--- Provided text Enclosed Below ---

Image 'Gold digging in Australia 1852: fair prospects'

TLF ID R3387

This is a watercolour, the second of a pair, measuring 20.2 cm x 26.4 cm, by Samuel Thomas Gill (1818-80), a famous colonial artist. It shows two gold miners standing near a mine shaft, inspecting a handful of gold, at the edge of a creek. One of the men is leaning on a pick and a panning dish is lying on the ground nearby. Above the mine shaft is a windlass with a bucket attached. The painting has the artist's initials, 'STG', at lower left and the title: 'Gold digging in Australia 1852: fair prospects' at lower right.

Educational details

Educational value
  • This asset shows two successful miners, probably on the Victorian gold fields - it gives an impression of a subdued conversation between the two men and conveys a feeling of expectation that perhaps they have discovered a rich seam.
  • It depicts the miners inspecting their find - their demeanour is restrained, suggesting perhaps the need to keep the discovery secret, or possibly that they have learned from past experience not to expect too much.

--- End of Enclosed Provided text ---

■ Required action 1
In one to three sentences, explain what the watercolor description says the miners' restrained demeanor may suggest.
■ Required action 2
Repeat from the watercolor description the passage from "TLF ID R3387" up to and including "a rich seam.".
The items after this point are separate from the watercolor description.

--- Data extract Enclosed Below ---

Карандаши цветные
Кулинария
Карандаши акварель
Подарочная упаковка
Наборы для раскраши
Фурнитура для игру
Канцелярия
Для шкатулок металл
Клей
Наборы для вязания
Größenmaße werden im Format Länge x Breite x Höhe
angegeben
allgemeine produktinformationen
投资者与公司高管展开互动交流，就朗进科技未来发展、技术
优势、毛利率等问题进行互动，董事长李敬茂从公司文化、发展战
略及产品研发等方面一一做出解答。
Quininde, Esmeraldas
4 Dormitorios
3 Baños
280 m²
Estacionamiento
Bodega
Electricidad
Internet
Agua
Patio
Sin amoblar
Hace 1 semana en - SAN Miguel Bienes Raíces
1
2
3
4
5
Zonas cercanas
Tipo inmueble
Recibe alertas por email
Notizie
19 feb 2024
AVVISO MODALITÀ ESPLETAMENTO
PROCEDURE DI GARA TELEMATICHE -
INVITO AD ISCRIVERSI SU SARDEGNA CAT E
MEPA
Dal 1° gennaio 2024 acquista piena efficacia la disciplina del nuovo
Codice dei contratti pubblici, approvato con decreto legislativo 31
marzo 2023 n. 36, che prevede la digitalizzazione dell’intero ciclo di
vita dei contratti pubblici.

--- End of Enclosed Data extract ---
--- Data extract Enclosed Below ---

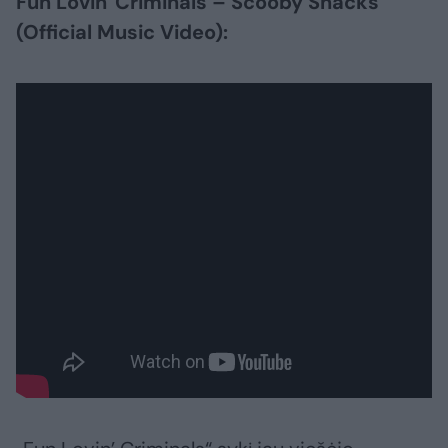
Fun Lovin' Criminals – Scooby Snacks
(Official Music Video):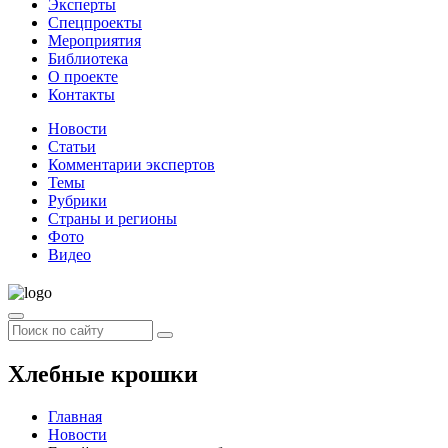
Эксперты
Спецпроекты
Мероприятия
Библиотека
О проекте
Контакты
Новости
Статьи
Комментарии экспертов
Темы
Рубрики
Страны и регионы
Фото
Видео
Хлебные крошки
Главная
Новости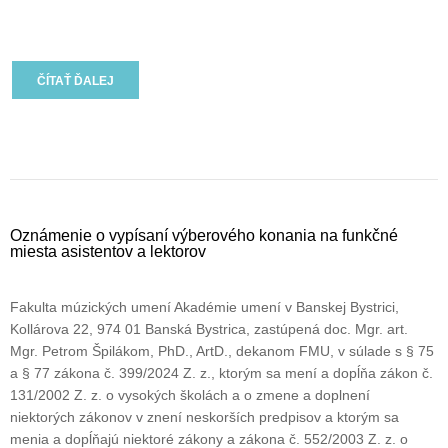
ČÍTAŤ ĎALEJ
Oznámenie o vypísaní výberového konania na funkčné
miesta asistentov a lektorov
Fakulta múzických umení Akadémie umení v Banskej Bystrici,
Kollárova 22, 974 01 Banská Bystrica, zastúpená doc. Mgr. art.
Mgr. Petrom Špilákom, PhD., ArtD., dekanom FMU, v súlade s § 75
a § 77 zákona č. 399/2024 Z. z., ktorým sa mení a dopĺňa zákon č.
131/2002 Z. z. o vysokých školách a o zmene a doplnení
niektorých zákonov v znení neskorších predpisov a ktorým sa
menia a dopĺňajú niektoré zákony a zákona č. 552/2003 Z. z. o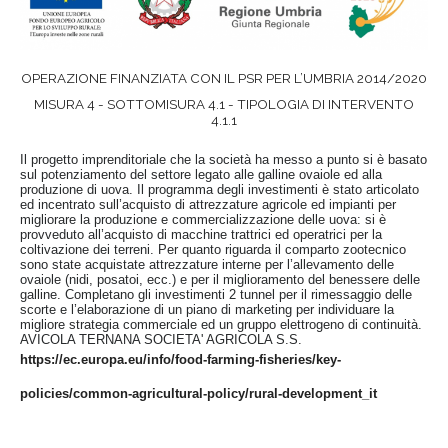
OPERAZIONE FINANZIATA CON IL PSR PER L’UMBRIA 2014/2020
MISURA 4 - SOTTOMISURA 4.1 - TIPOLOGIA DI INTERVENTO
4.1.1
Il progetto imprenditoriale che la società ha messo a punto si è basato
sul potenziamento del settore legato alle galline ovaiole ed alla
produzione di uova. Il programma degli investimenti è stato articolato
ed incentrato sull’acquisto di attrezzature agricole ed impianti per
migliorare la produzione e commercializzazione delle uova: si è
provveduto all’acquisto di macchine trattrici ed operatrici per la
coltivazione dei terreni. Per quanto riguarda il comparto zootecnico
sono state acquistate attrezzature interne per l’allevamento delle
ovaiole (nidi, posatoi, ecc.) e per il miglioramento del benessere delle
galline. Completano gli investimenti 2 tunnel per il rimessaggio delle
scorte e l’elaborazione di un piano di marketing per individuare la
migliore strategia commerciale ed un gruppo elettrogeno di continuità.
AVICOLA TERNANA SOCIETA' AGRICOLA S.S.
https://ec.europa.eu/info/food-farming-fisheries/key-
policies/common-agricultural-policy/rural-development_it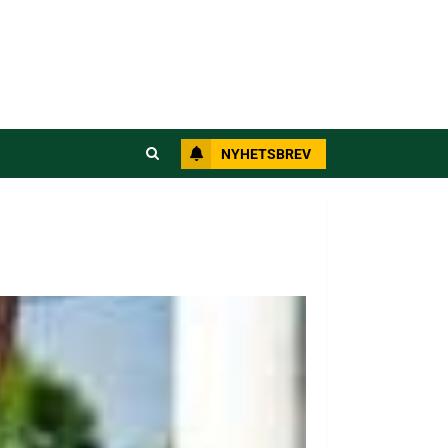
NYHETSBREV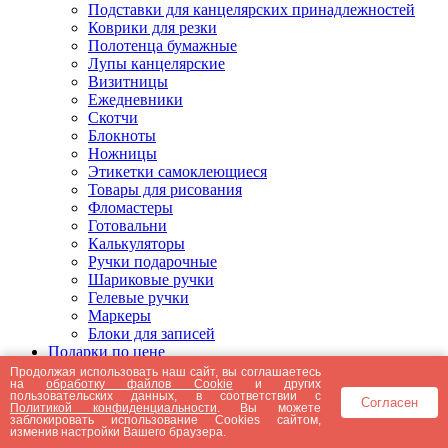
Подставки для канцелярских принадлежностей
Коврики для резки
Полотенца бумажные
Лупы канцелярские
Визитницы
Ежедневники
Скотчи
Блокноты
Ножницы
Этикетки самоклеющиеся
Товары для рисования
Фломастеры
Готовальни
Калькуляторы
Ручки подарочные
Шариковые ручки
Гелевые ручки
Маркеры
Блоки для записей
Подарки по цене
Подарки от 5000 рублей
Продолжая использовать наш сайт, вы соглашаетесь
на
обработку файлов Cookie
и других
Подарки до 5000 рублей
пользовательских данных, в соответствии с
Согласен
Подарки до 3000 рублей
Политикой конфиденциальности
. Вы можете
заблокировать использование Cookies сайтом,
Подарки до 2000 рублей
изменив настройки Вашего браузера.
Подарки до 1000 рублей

--- End of Enclosed Data extract ---

■ Written response 1
The miners' restrained demeanor may suggest that they need to keep their discovery secret. It may also suggest that past experience has taught them not to expect too much.

■ Written response 2
TLF ID R3387

This is a watercolour, the second of a pair, measuring 20.2 cm x 26.4 cm, by Samuel Thomas Gill (1818-80), a famous colonial artist. It shows two gold miners standing near a mine shaft, inspecting a handful of gold, at the edge of a creek. One of the men is leaning on a pick and a panning dish is lying on the ground nearby. Above the mine shaft is a windlass with a bucket attached. The painting has the artist's initials, 'STG', at lower left and the title: 'Gold digging in Australia 1852: fair prospects' at lower right.

Educational details

Educational value
  • This asset shows two successful miners, probably on the Victorian gold fields - it gives an impression of a subdued conversation between the two men and conveys a feeling of expectation that perhaps they have discovered a rich seam.